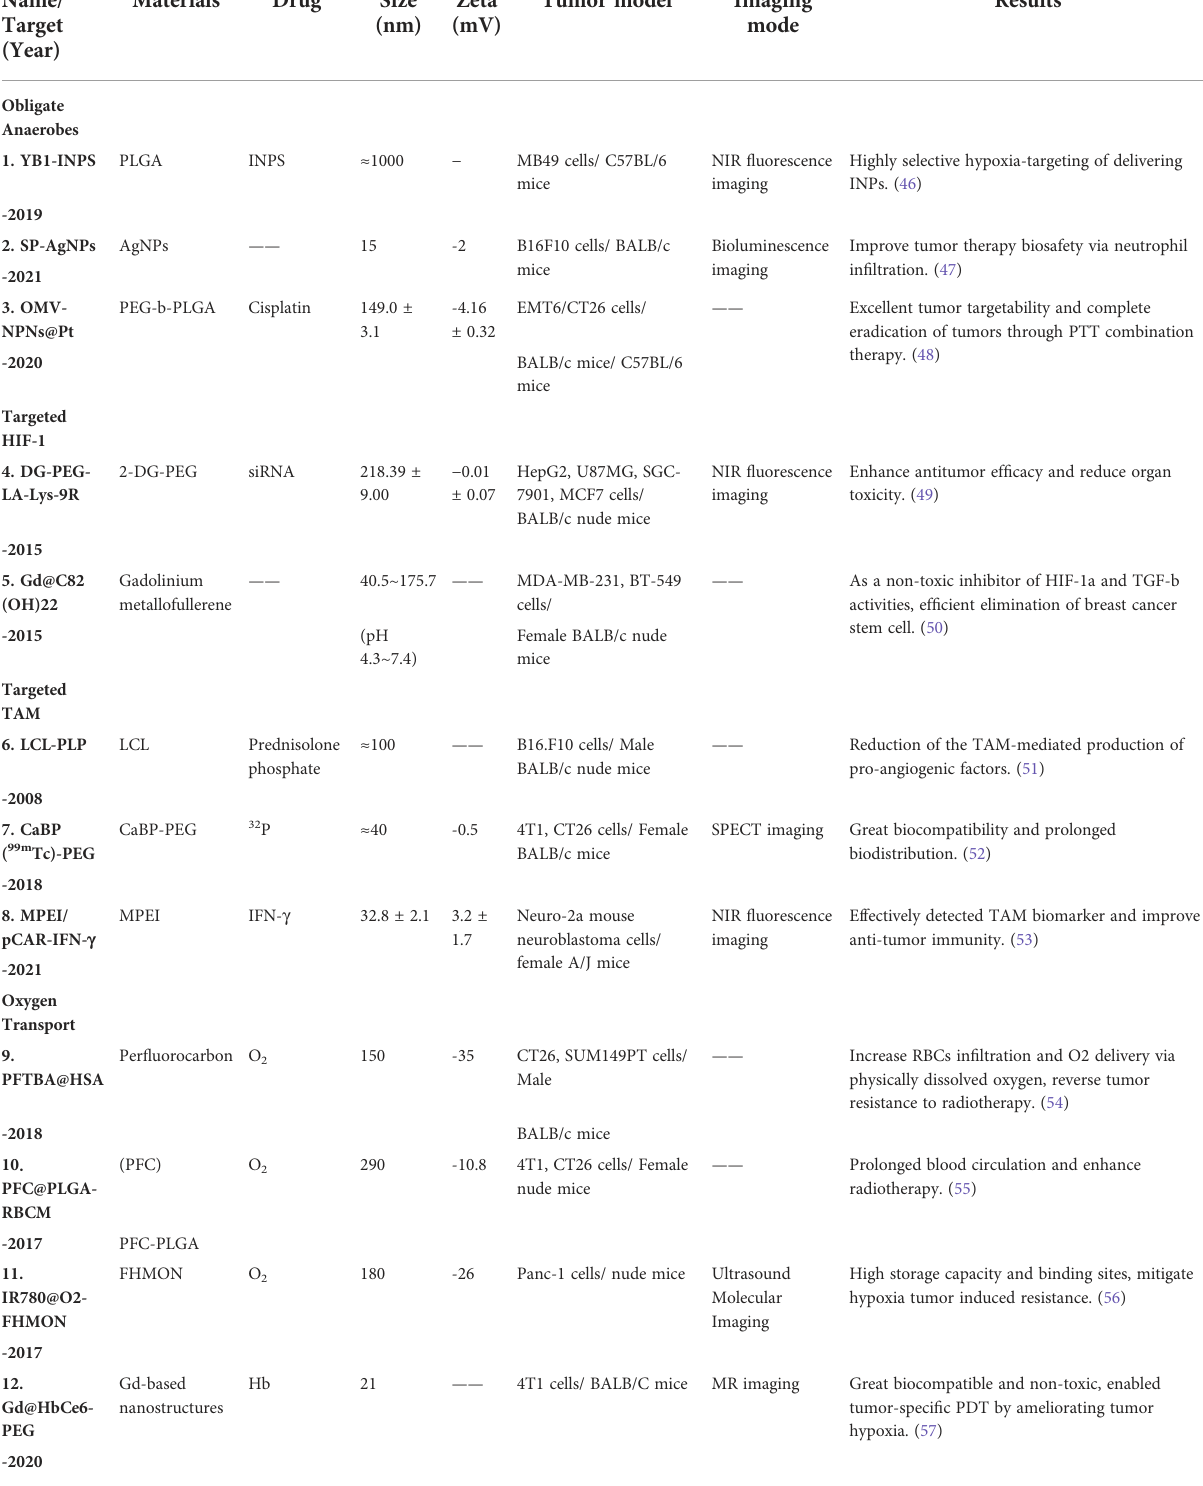
TABLE 1 Active targeting nanomaterials and nanoparticles for oxygen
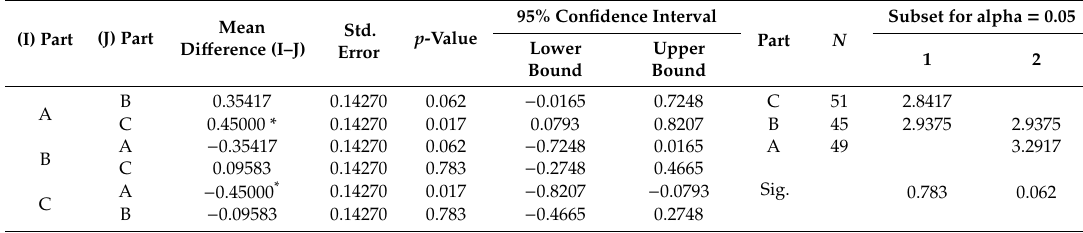
Table 10. Tukey PTC analyses in the three investigated intersections (A, B and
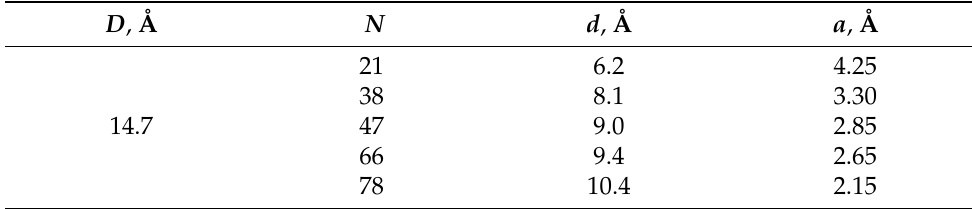
Table 1. The size of the structural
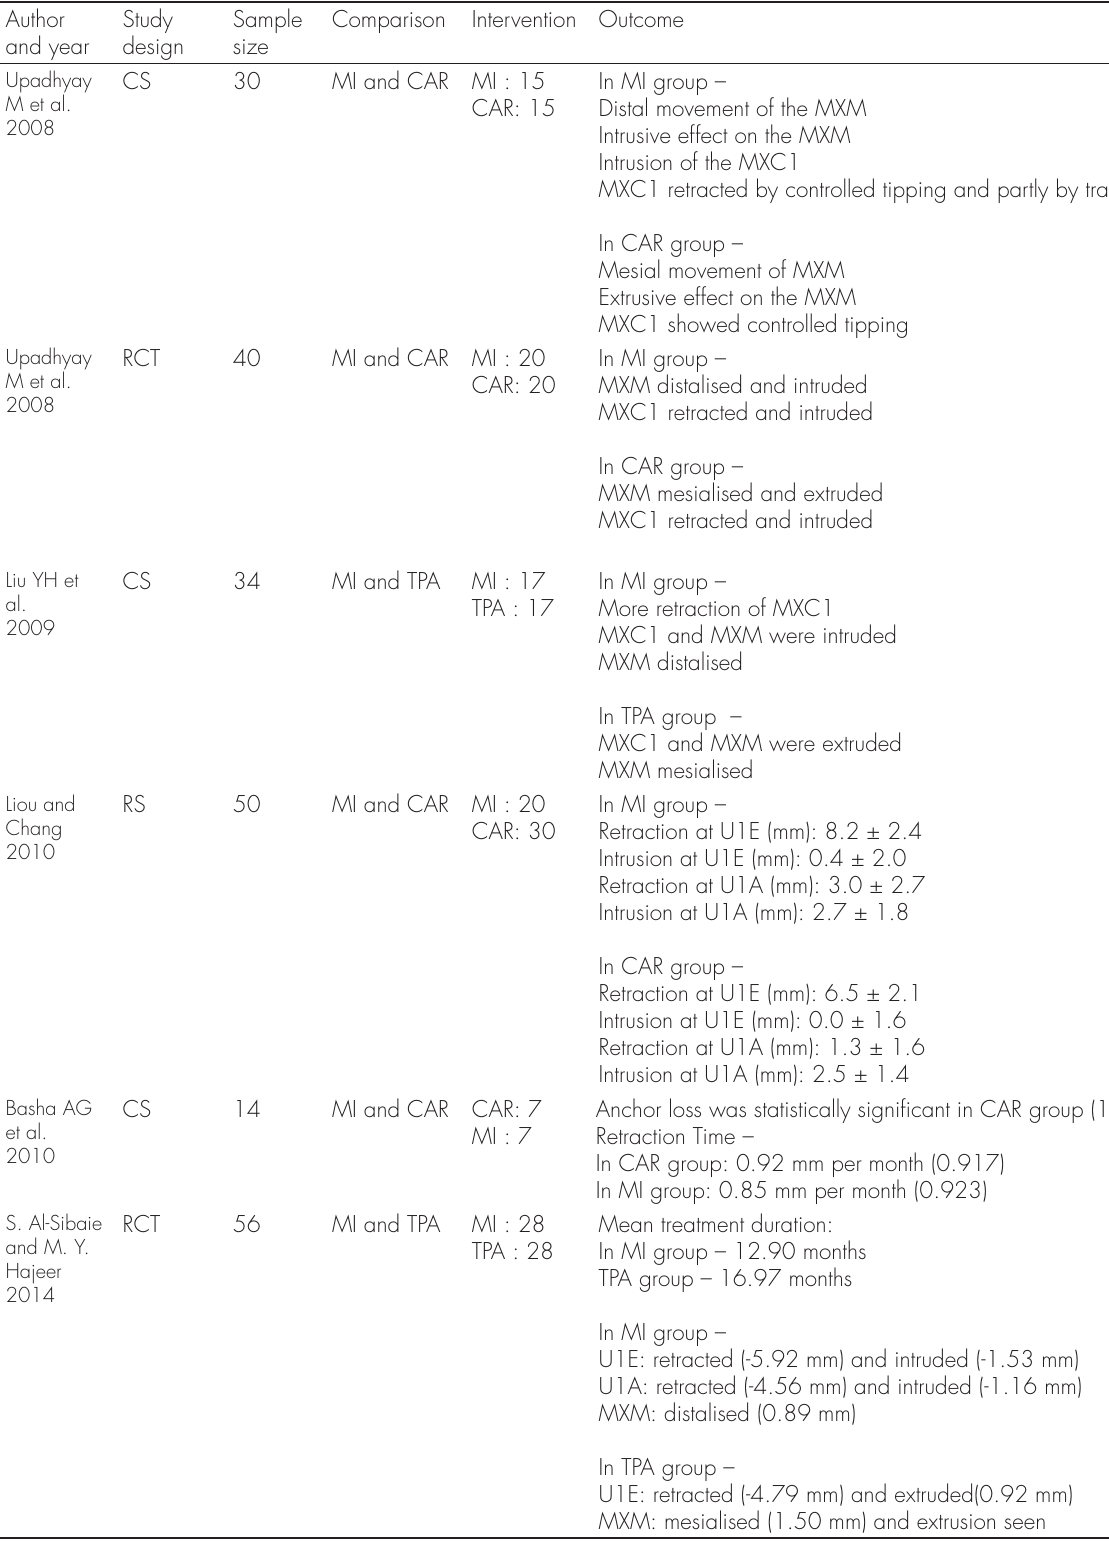
Table VII. Mini-implants compared with intra oral anchorage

### [What is being asked]
Nothing but the pictures should be left out when the material above is copied.

### [Answer to the exercise]
TABLE 1 Active targeting nanomaterials and nanoparticles for oxygen
Table 10. Tukey PTC analyses in the three investigated intersections (A, B and
Table 1. The size of the structural
Table VII. Mini-implants compared with intra oral anchorage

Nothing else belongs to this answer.